Capitalism has gone too far in a democracy when people’s livelihoods are controlled and dictated in accordance with who donates the most to politicians and who contributes to the advertising revenue of news gathering organizations. Biases inevitably occur when money takes place of American freedom of the press and of a democratic government.

Special interest money must be removed from politics, as well as from journalism so that reporters identify the facts of a story without distorting them to please their editors, executives, and advertisers.

Publicly funded elections and journalism would increase the chances that politicians and journalists remain beholden to the public rather than corporations and wealthy special interests. Americans cannot expect a reasonable government or a free press that cannot escape the control of advertisers and powerful industries that infect the systems with money and corruption. Like politicians, journalists, and news organizations struggle to remain unbiased when their corporate donors pay to have a particular stance, opinion or bias taken.

Can Americans expect media corporations to report on the harmful and deadly effects of opioids when the pharmaceutical industry pays millions of dollars a year towards those very same media organizations advertising revenues? How about investigative reporting on the dangerous and deadly long-term health effects of sugar when the soda industry pays millions to have their ads appear on mainstream media commercials?
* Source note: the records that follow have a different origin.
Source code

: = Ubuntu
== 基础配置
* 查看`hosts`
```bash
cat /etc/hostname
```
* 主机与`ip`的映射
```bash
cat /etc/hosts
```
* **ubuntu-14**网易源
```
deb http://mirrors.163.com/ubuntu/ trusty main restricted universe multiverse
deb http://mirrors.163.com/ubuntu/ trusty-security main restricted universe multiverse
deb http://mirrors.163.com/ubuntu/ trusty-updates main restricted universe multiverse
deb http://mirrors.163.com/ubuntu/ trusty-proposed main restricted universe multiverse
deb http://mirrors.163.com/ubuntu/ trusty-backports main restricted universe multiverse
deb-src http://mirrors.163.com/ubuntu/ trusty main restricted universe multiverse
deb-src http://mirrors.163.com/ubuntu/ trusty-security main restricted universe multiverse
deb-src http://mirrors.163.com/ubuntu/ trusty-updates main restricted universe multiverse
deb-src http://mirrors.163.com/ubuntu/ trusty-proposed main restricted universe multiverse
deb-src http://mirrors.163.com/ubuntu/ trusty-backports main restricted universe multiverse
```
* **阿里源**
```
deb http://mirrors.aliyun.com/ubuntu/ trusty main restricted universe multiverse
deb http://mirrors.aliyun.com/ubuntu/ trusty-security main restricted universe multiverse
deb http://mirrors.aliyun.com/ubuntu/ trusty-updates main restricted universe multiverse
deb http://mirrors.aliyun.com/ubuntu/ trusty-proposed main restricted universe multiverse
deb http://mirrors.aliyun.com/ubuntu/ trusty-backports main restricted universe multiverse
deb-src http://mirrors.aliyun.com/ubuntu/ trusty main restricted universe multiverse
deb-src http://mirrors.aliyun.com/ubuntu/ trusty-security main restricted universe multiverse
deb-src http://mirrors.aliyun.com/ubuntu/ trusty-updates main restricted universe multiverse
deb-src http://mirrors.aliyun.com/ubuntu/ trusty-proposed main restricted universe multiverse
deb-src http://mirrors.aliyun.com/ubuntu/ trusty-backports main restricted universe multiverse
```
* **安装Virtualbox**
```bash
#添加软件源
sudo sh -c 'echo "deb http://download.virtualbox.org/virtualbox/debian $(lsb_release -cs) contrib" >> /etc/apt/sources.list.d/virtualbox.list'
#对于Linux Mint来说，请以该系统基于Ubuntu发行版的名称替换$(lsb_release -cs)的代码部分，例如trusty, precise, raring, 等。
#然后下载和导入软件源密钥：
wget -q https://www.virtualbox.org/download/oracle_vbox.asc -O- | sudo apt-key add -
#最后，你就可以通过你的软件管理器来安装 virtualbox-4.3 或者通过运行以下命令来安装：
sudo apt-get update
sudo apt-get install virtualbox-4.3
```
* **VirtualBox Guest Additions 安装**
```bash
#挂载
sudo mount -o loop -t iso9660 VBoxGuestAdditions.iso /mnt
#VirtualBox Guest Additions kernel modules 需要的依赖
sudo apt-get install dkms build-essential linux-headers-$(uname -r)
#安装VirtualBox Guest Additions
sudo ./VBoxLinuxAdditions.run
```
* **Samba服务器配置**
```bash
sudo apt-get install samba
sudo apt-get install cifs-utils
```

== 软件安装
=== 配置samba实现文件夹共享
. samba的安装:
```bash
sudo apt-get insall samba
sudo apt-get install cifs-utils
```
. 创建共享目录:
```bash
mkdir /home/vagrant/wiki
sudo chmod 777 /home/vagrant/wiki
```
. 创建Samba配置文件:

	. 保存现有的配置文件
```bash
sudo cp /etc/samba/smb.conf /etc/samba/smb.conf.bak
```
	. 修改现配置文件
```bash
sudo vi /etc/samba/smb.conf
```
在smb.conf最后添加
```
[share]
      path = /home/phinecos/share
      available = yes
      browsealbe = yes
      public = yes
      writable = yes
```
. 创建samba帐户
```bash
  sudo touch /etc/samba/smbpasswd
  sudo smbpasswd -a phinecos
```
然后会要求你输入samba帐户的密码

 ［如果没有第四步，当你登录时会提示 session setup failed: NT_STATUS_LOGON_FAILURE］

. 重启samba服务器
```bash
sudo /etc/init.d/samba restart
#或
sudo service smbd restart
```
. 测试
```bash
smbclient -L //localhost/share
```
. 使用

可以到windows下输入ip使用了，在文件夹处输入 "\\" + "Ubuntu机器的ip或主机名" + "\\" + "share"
These industries, among many others, benefit from the financial corruption that rules over modern politics and journalism, two fundamental principles of a free democracy.

Media consolidation creates sycophantic, mindless zealots that renounce critical thinking and objective analysis, and sacrifice their own unique individuality, in order to gain acceptance into their selected ideological social or political tribe. To move forward as one nation, a united nation, away from our aggressive primal emotions, away from our ego dominance, away from our closed-minded and subjective beliefs, Americans must adapt to the progress made by the complex, digital, internet world and adopt a new way of interacting with one another that does not immediately attack those with opposing beliefs and ideas as if they represent an enemy wishing to do our ideas, concepts, and outlook on reality harm.
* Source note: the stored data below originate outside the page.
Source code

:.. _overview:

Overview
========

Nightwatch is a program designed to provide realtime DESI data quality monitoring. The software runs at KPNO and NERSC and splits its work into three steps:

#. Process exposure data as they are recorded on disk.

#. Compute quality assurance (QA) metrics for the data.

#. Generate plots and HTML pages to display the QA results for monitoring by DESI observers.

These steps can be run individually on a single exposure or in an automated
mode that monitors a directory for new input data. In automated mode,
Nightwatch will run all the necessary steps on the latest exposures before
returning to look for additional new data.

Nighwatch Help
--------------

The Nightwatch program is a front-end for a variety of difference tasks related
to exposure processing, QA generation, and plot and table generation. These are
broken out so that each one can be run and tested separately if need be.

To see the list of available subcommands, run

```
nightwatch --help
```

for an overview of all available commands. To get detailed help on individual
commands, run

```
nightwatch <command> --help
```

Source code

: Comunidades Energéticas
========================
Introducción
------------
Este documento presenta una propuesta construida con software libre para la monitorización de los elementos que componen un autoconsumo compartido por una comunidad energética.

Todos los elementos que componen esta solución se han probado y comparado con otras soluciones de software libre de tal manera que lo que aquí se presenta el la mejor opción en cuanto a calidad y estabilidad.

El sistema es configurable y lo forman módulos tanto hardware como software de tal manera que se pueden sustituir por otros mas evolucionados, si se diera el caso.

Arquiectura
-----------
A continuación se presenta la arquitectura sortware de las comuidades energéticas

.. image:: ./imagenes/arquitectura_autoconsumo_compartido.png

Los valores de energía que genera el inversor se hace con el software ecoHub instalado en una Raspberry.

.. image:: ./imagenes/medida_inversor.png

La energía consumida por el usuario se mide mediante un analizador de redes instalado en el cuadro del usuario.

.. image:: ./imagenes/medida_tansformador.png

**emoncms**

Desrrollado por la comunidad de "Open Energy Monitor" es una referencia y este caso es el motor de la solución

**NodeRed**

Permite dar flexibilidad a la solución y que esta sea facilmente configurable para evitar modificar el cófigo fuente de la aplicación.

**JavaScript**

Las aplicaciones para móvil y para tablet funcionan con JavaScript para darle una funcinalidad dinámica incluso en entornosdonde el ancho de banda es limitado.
Ideas are intangible, mere words, arbitrary mouth noises that carry no meaning other than the one that we attach to it without our own internal minds, our subjective dictionaries and encyclopedias. Another persons mouth noises may cut and harm us if we allow them to, or we may develop a higher level of thought that escapes from the linear confines of language and moves towards a greater understanding of the reality that exists around us.

Disagreement is necessary in a democracy, in a free country with a diversity of opinion and freedom of speech. This disagreement signifies a healthy relationship with the world, with others around us, and allows ourselves to challenge and confront our own ideas from an objective perspective rather than the groupthink, tribal and ideological one that we adopt for comfort and protection against potential threatening, external forces. Threatening forces will always exist, it is in our DNA to seek them out and eliminate them for our survival in this physical world; but by learning to think and act from our higher, human levels of consciousness, we may escape from the lower, primitive, emotional, aggressive, and territorial animal consciousness that so many Americans allow themselves to be controlled by in our chaotic society. For this to occur, the United States requires a nation of individuals capable of critical thinking, objective analysis, in-depth questioning, and problem-solving skills. This process of conscious awareness takes time to develop, but the power to evolve exists inherently within each and every one of us.